▶ _Extract to read_
The first version of the Video Analyzer featured an innovative method for detecting irregularities on
the surface of open-reel audio tapes by analyzing videos produced during the digitization process [14].
This approach enabled a detailed frame-by-frame inspection, allowing for the identification of physical
issues such as splices, scratches, and deformations. The system employed advanced computer vision
algorithms, notably the Generalized Hough Transform and Speeded Up Robust Features (SURF), to
identify regions of interest (ROIs) on the tapes and detect potential anomalies. The detection process
involved several key steps. First, the system focused on detecting ROIs in the section of the tape
beneath the reading head, using fixed elements like the pinch roller, a rotating rubber wheel which
accompanies and controls the movement of the tape, as reference points to ensure consistency across
frames. In the next phase, consecutive video frames were compared to identify significant differences.
This was done through a pixel-level analysis, where changes in pixel intensity were monitored. If the
number of differing pixels between two frames exceeded a set threshold, the system flagged the frame as
containing an anomaly. The system generated a difference image for each pair of frames, representing
potential irregularities in the tape. After the anomaly detection phase, the identified irregularities were
not classified immediately. Instead, the output from this process was passed to the Tape Irregularity
Classifier, a module within the IEEE/MPAI CAE ARP standard. At this stage, a convolutional neural
network was used to categorize the detected irregularities, identifying specific issues such as splices,
dirt, or other forms of damage on the tape’s surface. One of the primary limitations of the original
methodology was its reliance on the PAL (720x576) video format, which was the standard for most of the
archived video recordings. The use of PAL video introduced several challenges. For instance, the low
resolution and interlaced nature of PAL video (25 interlaced frames per second) affected the accuracy
of anomaly detection, particularly during the image classification stage. The misalignment between
odd and even lines due to interlacing reduced the precision of the convolutional neural network in
identifying anomalies, as it disrupted the visual clarity required to detect subtle tape irregularities [14].

▶ _Supplied material_
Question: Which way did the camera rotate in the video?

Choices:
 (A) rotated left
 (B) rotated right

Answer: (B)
---
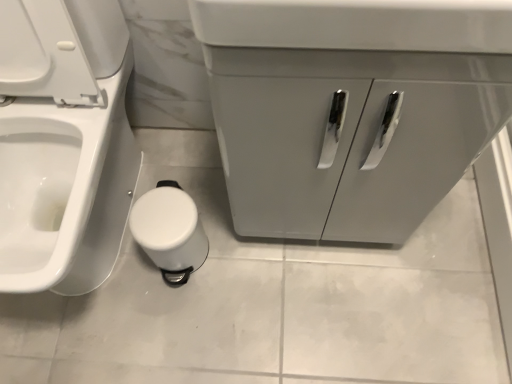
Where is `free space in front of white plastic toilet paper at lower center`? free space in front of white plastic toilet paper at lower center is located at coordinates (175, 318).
---
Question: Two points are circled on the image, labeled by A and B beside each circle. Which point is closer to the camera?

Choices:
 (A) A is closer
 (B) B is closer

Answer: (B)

▶ _Tasks and exercises_
A: Name the physical tape issues that, according to the Video Analyzer passage, the frame-by-frame inspection made it possible to identify.
B: Return the section of the Video Analyzer passage from "This approach enabled" to "identify significant differences.", word for word.
The listing has no connection to the Video Analyzer passage.

▶ _Final results_
A: Splices, scratches, and deformations.

B:
This approach enabled a detailed frame-by-frame inspection, allowing for the identification of physical
issues such as splices, scratches, and deformations. The system employed advanced computer vision
algorithms, notably the Generalized Hough Transform and Speeded Up Robust Features (SURF), to
identify regions of interest (ROIs) on the tapes and detect potential anomalies. The detection process
involved several key steps. First, the system focused on detecting ROIs in the section of the tape
beneath the reading head, using fixed elements like the pinch roller, a rotating rubber wheel which
accompanies and controls the movement of the tape, as reference points to ensure consistency across
frames. In the next phase, consecutive video frames were compared to identify significant differences.